= Maureen Googoo =

Mi'kmaw journalist and businesswoman from Nova Scotia

Maureen Googoo is a Mi'kmaw journalist and businesswoman from Indian Brook First Nation, Nova Scotia. Googoo is the owner and editor of the independent news website Ku'ku'kwes News, which is focused on Indigenous communities in Atlantic Canada.

Prior to founding Ku'ku'kwes News in 2015, Googoo worked in journalism for 20 years. The Telegram reported that she became "the first Indigenous reporter to work in mainstream media in the Maritimes" when she interned at CBC Radio in the early 1990s. Employed by the Aboriginal Peoples Television Network (APTN) for six years, she was a founding staff member and led its Halifax bureau by 2002.

== Early life and education ==
Googoo is Mi'kmaq and was raised in Indian Brook First Nation, Nova Scotia, Canada. She is a member of the Sipekne'katik Band in Nova Scotia.

After her high school graduation around 1987, Googoo began monthly summer work for Micmac News at the newspaper's bureau in Truro, Nova Scotia. The experience soon led to an interest in reporting on Indigenous news for Indigenous people. She planned to go to university to obtain a degree in journalism and then return to Micmac News. The newspaper closed in 1991, during her studies. Googoo received a bachelor's degree from Saint Mary's University of Halifax, where she studied political science from 1987 to 1992 and interned at the Canadian Broadcasting Corporation for a year. According to The Telegram of St. John's, with her internship at CBC Radio, Googoo became "the first Indigenous reporter to work in mainstream media in the Maritimes." At the CBC, she found that editors did not believe that news stories from her local community, Indian Brook, would appeal to a general audience.

After a two-year post-graduate program at Ryerson Polytechnic University in Toronto, she graduated in 1994 with a journalism degree. After leaving school, she recalled initially being encouraged to cover Indigenous news, but soon faced resistance again: "I got into a huge argument with a bureau chief telling me if I kept pushing Aboriginal stories or if I kept continuing on with this 'Native-kick' that I was never going to be promoted or considered for prestigious beats." She recalled having to continue to push back on accusations of impartiality when she tried reporting Indigenous news.

== Career ==
By 2015, Googoo had worked as a journalist for 20 years, in several news mediums, and for the Chronicle Herald of Halifax, CBC, and Aboriginal Peoples Television Network (APTN). After working as director of communications for the Union of Nova Scotia Indians, she was an APTN correspondent in Halifax in 2000. One of the organisation's founding staff members, she presented the lead story on the debut broadcast of APTN National News on April 16, 2000. Footage filmed by Googoo of Innu youth inhaling gasoline was run on national television by the CTV weeks after prime minister Jean Chrétien's victory in the 2000 Canadian federal election. Innu leaders subsequently spoke with Chrétien, who said that he would help the Innu community of Sheshatshiu, Newfoundland and Labrador. By 2002, she led APTN's Halifax bureau, and ultimately worked for the organisation for six and a half years. She received a master's degree from Columbia Journalism School in 2007, after which she began pursuing independent work. She opened the news website RadioGoogoo.ca by 2011.

=== Ku'ku'kwes News ===
In 2015, Googoo founded the news website Ku'ku'kwes News (located at Kukukwes.com), which is focused on Indigenous communities in Atlantic Canada. The word ku'ku'kwes, which is another spelling of her surname Googoo, means "owl" in Mi'kmaqi. As the outlet's publisher, editor, and its only reporter at its opening, she began a crowdfunding campaign to raise money for operation costs and research trips. The website launched with a dozen news stories, including ones on the Mi'kmaw Summer Games and the trial of a former Sipekne'katik Band finance director. By the following year, she worked on the website with photographer Stephen Brake, her husband.

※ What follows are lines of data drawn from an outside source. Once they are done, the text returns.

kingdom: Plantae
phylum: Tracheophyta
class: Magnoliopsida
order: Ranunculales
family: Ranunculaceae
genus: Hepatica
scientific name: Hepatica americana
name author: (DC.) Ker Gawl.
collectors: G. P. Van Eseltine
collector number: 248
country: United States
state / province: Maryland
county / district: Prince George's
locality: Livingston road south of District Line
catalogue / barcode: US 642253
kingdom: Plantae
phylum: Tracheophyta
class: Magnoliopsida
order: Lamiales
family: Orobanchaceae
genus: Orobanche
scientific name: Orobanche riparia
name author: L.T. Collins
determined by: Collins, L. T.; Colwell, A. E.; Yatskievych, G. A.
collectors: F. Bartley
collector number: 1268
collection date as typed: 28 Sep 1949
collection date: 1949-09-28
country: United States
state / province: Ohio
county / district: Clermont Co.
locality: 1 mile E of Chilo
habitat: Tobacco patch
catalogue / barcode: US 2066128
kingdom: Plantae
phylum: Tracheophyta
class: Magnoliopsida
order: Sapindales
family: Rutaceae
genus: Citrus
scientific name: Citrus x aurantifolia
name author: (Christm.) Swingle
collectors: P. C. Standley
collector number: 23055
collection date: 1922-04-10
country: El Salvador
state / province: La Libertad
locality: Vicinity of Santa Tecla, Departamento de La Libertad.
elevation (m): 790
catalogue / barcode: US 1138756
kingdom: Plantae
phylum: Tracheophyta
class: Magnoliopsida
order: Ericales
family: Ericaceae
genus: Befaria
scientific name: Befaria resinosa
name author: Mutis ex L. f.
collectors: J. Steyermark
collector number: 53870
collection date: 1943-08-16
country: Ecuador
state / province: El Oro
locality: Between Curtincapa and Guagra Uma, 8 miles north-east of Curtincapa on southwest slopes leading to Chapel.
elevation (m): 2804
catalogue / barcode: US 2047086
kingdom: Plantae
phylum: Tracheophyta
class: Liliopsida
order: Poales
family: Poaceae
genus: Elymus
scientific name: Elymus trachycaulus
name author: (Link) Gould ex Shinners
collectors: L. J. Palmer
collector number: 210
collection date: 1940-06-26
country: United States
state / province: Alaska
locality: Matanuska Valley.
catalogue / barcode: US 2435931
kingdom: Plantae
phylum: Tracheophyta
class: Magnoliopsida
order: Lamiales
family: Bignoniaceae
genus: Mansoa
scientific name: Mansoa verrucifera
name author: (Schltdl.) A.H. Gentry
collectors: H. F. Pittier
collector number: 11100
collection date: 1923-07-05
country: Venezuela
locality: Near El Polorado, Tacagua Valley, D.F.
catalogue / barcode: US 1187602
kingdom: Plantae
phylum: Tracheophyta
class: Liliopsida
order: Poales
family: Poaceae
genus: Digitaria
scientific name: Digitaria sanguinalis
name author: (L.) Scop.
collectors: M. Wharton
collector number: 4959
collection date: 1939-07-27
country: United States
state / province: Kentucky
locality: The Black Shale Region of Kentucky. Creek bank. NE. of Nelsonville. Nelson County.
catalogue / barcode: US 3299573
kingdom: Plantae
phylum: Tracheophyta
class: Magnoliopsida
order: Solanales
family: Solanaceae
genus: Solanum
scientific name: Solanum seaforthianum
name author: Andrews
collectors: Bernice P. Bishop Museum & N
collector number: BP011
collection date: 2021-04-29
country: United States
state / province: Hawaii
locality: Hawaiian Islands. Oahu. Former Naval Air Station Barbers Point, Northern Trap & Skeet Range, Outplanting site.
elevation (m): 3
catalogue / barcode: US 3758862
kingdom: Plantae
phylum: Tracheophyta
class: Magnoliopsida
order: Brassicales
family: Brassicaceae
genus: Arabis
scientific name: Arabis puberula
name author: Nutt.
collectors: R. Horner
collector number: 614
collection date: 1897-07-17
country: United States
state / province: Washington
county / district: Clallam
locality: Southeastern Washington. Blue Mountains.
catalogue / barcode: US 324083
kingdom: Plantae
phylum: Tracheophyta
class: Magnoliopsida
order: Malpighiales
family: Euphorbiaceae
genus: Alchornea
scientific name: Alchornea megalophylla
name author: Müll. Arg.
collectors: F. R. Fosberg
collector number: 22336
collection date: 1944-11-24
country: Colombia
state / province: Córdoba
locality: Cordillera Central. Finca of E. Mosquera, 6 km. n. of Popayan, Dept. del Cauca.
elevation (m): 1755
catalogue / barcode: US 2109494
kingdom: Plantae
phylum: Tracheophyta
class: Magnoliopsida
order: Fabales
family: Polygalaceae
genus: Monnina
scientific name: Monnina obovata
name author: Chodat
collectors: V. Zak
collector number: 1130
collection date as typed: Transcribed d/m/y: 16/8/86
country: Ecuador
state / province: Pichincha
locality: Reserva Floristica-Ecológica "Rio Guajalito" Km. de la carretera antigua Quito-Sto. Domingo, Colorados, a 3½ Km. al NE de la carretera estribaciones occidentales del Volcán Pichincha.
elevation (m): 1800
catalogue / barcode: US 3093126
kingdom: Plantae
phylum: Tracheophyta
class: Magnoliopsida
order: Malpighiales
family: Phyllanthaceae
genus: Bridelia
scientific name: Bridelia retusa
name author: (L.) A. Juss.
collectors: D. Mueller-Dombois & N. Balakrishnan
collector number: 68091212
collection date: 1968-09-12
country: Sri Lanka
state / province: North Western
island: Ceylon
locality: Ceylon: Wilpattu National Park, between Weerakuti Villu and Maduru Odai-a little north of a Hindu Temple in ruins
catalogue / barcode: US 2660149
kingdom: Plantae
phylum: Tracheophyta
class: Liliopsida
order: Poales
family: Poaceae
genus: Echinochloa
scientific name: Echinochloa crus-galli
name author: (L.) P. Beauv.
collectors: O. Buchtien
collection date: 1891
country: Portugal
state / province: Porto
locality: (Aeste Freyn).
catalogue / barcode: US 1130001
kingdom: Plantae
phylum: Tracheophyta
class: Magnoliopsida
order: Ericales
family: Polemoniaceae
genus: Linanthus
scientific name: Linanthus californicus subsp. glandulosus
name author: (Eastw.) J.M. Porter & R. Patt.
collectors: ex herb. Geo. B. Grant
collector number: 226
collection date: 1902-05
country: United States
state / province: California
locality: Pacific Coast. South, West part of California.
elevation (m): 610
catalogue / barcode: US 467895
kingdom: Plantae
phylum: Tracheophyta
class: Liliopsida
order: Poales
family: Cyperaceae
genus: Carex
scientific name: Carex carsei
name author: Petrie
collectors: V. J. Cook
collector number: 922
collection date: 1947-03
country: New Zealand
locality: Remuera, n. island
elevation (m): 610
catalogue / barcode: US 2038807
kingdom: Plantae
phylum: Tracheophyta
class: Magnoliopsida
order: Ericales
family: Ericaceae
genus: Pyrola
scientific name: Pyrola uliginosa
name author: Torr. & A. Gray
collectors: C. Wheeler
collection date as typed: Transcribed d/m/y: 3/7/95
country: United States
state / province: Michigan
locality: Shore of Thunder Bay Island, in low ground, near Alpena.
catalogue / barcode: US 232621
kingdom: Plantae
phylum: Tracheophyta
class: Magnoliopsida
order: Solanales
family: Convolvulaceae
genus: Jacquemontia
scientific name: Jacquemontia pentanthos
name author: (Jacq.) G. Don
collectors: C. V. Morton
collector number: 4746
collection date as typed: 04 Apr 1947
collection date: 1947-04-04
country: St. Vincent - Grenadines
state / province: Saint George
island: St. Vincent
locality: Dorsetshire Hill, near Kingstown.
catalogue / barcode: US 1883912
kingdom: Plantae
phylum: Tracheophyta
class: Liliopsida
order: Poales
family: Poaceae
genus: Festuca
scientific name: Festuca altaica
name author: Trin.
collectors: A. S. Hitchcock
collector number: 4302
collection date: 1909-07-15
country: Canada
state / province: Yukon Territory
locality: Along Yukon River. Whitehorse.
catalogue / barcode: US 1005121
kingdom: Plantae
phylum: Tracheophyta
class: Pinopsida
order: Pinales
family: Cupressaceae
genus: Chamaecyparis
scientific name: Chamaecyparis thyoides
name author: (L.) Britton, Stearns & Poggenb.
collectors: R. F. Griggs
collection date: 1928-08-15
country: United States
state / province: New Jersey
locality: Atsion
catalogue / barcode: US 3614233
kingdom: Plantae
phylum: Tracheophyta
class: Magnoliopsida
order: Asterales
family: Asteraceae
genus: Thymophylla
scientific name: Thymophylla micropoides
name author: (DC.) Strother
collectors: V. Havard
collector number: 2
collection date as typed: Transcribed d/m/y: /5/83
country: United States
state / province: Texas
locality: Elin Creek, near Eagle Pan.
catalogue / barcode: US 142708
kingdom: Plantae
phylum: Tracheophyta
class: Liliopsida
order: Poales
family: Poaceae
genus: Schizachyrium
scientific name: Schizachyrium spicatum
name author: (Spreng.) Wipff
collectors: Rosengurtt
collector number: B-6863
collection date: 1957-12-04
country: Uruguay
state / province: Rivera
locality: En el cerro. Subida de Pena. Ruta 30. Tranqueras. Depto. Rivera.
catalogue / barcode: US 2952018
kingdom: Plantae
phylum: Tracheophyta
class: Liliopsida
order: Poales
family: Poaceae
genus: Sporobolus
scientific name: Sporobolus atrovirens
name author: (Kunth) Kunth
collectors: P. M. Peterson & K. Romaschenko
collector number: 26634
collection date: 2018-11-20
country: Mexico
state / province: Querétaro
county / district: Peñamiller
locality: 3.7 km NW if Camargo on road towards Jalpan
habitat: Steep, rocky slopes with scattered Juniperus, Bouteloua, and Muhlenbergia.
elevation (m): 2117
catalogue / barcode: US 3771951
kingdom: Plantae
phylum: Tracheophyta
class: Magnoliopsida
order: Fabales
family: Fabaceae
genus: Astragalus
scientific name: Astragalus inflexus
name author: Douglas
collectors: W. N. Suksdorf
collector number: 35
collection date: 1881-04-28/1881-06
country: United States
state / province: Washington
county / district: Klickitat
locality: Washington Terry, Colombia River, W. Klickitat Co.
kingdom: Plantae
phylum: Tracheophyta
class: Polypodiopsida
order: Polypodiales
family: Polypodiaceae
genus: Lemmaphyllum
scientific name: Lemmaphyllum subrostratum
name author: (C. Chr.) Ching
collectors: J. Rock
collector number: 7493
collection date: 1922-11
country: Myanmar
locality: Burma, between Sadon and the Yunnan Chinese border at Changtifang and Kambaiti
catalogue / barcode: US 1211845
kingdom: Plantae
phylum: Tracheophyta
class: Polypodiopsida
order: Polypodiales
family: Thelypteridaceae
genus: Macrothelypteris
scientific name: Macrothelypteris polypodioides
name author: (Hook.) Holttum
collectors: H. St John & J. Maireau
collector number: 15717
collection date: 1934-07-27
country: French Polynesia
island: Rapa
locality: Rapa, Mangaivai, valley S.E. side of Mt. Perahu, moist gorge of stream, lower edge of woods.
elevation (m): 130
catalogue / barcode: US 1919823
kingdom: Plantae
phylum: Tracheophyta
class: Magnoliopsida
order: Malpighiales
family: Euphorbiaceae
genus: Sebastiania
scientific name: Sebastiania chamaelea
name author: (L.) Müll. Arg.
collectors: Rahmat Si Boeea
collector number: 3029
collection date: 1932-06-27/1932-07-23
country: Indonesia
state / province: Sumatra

Speaking about media coverage at the start of the 2020 Mi'kmaq lobster dispute, Canadian environmental journalist and academic Candis Callison said Ku'ku'kwes News had "been a vital source of information." As a result of the coverage, the website repeatedly shut down due to increased web traffic and she almost met her 4000$ monthly crowdfunding goal for the website after funding significantly increased. Her website in 2023 reported on the 54 Mi'kmaq fisherman in Nova Scotia and New Brunswick who had been facing charges or undergoing trial.

In 2023, Indigenous media organisations including Ku'ku'kwes News were impacted after Canadian news content was blocked on the social media websites Facebook and Instagram by their owner Meta in response to the Online News Act.

=== Indigenous Media Association of Canada ===
In early 2025, Googoo became interim vice-president of the Indigenous Media Association of Canada (IMAC), a trade group of Indigenous journalists, at the organisation's incorporation. In an interview with CBC News, she stated that the group was formed so that Indigenous media organisations could have "an equal seat at that table."